Die landesweiten Ergebnisse geben weitgehend das Bild für Rhein-Neckar wieder: Der Durchschnitt der der Patienten pro Pflegekraft liegt hier bei 19 (Normalstation). Allerdings gaben 78% der Pflegebeschäftigten an, dass sie keine ungestörte Pause machen können. 68% der Befragten geben an, dass es in den letzten vier Wochen gefährliche Situationen für Patienten gab, die mit mehr Personal vermeidbar gewesen wären. 14,3% der Pflegekräfte geben an, dass sie immer alle erforderlichen Tätigkeiten erledigen können. 22,1% sagen, dass erforderliche Tätigkeiten selten wegfallen, 23,4% geben an, erforderliche Tätigkeiten manchmal und 40% oft wegen des Zeitdrucks nicht erledigen zu können. Immerhin rund 13% Pflegekräfte haben voll bestätigt, dass zum Beispiel die Händedesinfektion wegen des hohen Arbeitsdrucks vernachlässigt wird.
„Schon im Routinebetrieb ist es nachts kaum möglich, allen Patienten gerecht zu werden. Wenn dann noch Patientenaufnahmen, unruhige Patienten, Patienten in kritischem Zustand oder Notfallsituationen hinzukommen, ist die Arbeit für eine einzelne Pflegekraft oft nicht mehr zu schaffen“, sagt Irene Gölz, ver.di-Landesfachbereichsleiterin.
Politisch Verantwortliche reden von der hohen Versorgungsqualität in Deutschland. Diese hohe Qualität wird in einer aktuellen Studie daran festgemacht, dass es 7,3 Klinikbetten pro tausend Einwohner gibt. „Das ist zwar Weltrekord bei den Klinikbetten pro Einwohner, aber Betten versorgen keine Patienten. Pflegekräfte und andere Berufe im Krankenhaus versorgen Patienten. Sie sind entscheidend für die Qualität der Versorgung“, sagt Jürgen Lippl, als Gewerkschaftssekretär zuständig für die Krankenhäuser in Baden Württemberg. „Bei den Pflegekräften pro Patient hat Deutschland im Vergleich der Industrieländer die rote Laterne.“
In Deutschland betreut eine Pflegekraft 10,3 Patienten gleichzeitig. In Großbritannien sind es 7,7 Patienten pro Pflegekraft und in den Niederlanden nur 4,9 Patienten pro Pflegekraft. Was bedeutet diese Besetzungssituation konkret für die Patienten? Überlastungsanzeigen von Pflegekräften sind hier sehr aufschlussreich. Sie geben an, dass sie auf Patientenklingeln nicht zeitnah reagieren können, dass sie es nicht schaffen pflegebedürftige Patienten ausreichend beim Essen und Trinken zu unterstützen und dass sie Medikamente nicht zeitgerecht verabreichen können. Hier liegt die Qualität der Versorgung im Argen. Weder mehr Wettbewerb noch mehr Kontrollen werden hieran etwas verändern. Das ist nur mit mehr Personal zu verbessern. Das derzeit von der Bund-Länder-Kommission in Aussicht gestellte Pflegeförderprogramm bringt eine Pflegekraft mehr pro Klinik. Damit ist das Problem nicht zu lösen.

ANGEZEIGTE ZEILEN
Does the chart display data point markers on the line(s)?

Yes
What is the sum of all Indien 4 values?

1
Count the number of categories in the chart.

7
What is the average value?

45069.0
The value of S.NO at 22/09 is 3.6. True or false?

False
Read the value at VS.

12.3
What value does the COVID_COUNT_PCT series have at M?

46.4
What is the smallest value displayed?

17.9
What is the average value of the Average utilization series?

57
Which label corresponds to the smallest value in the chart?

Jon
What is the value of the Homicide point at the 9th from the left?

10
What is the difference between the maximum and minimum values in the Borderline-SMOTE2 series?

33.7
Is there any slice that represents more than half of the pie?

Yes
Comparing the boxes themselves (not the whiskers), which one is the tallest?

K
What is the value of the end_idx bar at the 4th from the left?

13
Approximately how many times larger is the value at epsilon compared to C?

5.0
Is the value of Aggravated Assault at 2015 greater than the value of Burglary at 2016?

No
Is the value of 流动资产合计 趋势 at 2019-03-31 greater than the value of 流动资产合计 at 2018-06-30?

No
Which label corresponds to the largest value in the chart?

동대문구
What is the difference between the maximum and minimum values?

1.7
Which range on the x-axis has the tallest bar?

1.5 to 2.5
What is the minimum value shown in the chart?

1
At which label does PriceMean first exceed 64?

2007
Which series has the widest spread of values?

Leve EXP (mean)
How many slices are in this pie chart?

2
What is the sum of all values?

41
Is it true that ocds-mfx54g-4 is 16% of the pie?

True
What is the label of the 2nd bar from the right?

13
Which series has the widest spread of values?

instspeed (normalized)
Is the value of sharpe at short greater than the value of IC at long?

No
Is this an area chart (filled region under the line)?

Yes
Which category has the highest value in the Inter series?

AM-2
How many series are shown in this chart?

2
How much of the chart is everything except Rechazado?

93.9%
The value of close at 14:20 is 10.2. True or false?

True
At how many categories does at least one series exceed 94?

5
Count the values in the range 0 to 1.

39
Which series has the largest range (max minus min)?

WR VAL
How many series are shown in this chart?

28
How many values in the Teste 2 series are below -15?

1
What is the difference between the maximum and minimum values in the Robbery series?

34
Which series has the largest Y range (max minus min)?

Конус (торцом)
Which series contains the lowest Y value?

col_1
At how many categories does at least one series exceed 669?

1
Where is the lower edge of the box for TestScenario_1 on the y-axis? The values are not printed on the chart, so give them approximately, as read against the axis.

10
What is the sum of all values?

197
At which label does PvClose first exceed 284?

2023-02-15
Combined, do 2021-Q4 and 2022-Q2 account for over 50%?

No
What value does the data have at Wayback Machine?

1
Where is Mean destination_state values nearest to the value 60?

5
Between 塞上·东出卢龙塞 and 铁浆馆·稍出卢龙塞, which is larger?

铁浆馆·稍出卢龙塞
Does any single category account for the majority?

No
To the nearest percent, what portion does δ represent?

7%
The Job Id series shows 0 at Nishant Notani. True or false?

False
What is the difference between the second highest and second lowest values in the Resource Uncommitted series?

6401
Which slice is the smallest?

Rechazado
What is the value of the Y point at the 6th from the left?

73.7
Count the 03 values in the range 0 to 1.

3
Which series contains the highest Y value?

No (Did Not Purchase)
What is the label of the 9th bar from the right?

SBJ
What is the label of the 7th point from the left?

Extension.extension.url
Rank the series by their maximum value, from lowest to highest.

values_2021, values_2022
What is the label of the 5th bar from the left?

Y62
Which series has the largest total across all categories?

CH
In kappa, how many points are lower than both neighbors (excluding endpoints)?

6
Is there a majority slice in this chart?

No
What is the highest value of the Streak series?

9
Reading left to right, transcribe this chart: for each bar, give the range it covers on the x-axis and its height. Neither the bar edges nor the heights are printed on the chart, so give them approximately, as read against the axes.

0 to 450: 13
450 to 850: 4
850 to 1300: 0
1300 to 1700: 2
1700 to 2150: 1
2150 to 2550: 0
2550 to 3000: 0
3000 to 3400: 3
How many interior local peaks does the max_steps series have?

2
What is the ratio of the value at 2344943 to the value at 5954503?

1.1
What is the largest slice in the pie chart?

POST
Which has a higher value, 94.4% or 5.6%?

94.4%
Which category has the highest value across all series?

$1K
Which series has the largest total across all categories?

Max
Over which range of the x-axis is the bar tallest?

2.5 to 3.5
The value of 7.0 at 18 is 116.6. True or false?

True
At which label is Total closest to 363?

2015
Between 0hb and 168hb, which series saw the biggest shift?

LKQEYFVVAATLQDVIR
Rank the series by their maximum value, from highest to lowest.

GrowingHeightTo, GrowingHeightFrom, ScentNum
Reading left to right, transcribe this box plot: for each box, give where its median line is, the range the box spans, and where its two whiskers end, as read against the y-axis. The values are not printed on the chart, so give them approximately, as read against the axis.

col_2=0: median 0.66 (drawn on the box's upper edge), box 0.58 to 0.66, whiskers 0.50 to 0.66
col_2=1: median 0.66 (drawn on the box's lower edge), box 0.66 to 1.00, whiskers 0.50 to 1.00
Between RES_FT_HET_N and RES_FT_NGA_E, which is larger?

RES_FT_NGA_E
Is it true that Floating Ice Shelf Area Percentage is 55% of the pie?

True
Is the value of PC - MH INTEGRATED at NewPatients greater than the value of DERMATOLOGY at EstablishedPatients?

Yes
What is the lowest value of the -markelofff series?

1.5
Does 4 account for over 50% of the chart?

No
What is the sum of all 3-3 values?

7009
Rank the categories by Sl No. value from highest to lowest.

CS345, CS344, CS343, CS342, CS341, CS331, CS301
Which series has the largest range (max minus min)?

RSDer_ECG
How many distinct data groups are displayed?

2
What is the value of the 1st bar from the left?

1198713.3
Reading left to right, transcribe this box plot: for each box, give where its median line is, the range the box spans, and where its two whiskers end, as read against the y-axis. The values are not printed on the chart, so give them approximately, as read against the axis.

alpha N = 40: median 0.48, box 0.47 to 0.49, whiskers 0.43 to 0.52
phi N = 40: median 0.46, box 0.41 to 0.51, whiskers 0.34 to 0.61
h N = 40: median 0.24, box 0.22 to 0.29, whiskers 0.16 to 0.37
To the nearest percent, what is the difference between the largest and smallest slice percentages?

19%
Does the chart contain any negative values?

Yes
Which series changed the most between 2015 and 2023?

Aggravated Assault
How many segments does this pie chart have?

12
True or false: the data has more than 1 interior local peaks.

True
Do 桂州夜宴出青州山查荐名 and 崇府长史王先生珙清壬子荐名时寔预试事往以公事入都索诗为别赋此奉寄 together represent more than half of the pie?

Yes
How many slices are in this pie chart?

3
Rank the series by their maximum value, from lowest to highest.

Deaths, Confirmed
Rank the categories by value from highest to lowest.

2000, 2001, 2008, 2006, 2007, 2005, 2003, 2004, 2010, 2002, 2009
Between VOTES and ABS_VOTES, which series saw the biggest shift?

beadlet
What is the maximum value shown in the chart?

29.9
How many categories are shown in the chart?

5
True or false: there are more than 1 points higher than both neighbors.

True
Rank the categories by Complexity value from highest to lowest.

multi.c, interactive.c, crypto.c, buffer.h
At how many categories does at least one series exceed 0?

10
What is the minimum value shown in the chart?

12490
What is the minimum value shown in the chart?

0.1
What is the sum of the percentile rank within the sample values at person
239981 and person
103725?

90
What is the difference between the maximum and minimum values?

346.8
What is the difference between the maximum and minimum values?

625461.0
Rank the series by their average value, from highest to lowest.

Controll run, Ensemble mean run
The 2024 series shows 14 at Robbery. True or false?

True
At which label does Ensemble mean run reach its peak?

ZU ERLEDIGENDE AUFGABEN
a: Wie viele Patienten betreut laut dem Text zur Krankenhauspflege eine Pflegekraft in den Niederlanden gleichzeitig?
b: Geben Sie aus dem Text zur Krankenhauspflege alles von „Die landesweiten Ergebnisse“ bis hinunter zu „Arbeitsdrucks vernachlässigt wird.“ wortgetreu aus.
c: Schreiben Sie den Text zur Krankenhauspflege im Anschluss an seinen letzten Satz weiter.
Die Zeilen haben mit dem Text zur Krankenhauspflege nichts zu tun.

LÖSUNGEN DER AUFGABEN
a: 4,9 Patienten

b:
Die landesweiten Ergebnisse geben weitgehend das Bild für Rhein-Neckar wieder: Der Durchschnitt der der Patienten pro Pflegekraft liegt hier bei 19 (Normalstation). Allerdings gaben 78% der Pflegebeschäftigten an, dass sie keine ungestörte Pause machen können. 68% der Befragten geben an, dass es in den letzten vier Wochen gefährliche Situationen für Patienten gab, die mit mehr Personal vermeidbar gewesen wären. 14,3% der Pflegekräfte geben an, dass sie immer alle erforderlichen Tätigkeiten erledigen können. 22,1% sagen, dass erforderliche Tätigkeiten selten wegfallen, 23,4% geben an, erforderliche Tätigkeiten manchmal und 40% oft wegen des Zeitdrucks nicht erledigen zu können. Immerhin rund 13% Pflegekräfte haben voll bestätigt, dass zum Beispiel die Händedesinfektion wegen des hohen Arbeitsdrucks vernachlässigt wird.

c:
„Es braucht Regelungen, die dafür sorgen, dass nachts mindestens zwei Pflegekräfte für eine Station zuständig sind. Es ist wichtig, die Empfehlungen der Fachgesellschaften für Intensivpflege auch nachts einzuhalten. Gesetzliche Vorgaben, die dies sicherstellen, wären die ersten Schritte in die richtige Richtung. Wenn das erledigt ist, muss die Politik dafür sorgen, dass sich auch tagsüber das Verhältnis von Pflegekräften zu Patienten verbessert“, meint Jürgen Lippl.
„Endlich fragt uns mal einer, wie es wirklich uns geht“, war die häufigste Entgegnung, die wir bei der Begehung hörten. Die Pflegefachkräfte haben sich trotz der hohen Arbeitsanforderungen ein paar Minuten der Befragung zugewandt, “dafür bedanken wir uns“ sagt Silke Hansen, Gewerkschaftssekretärin.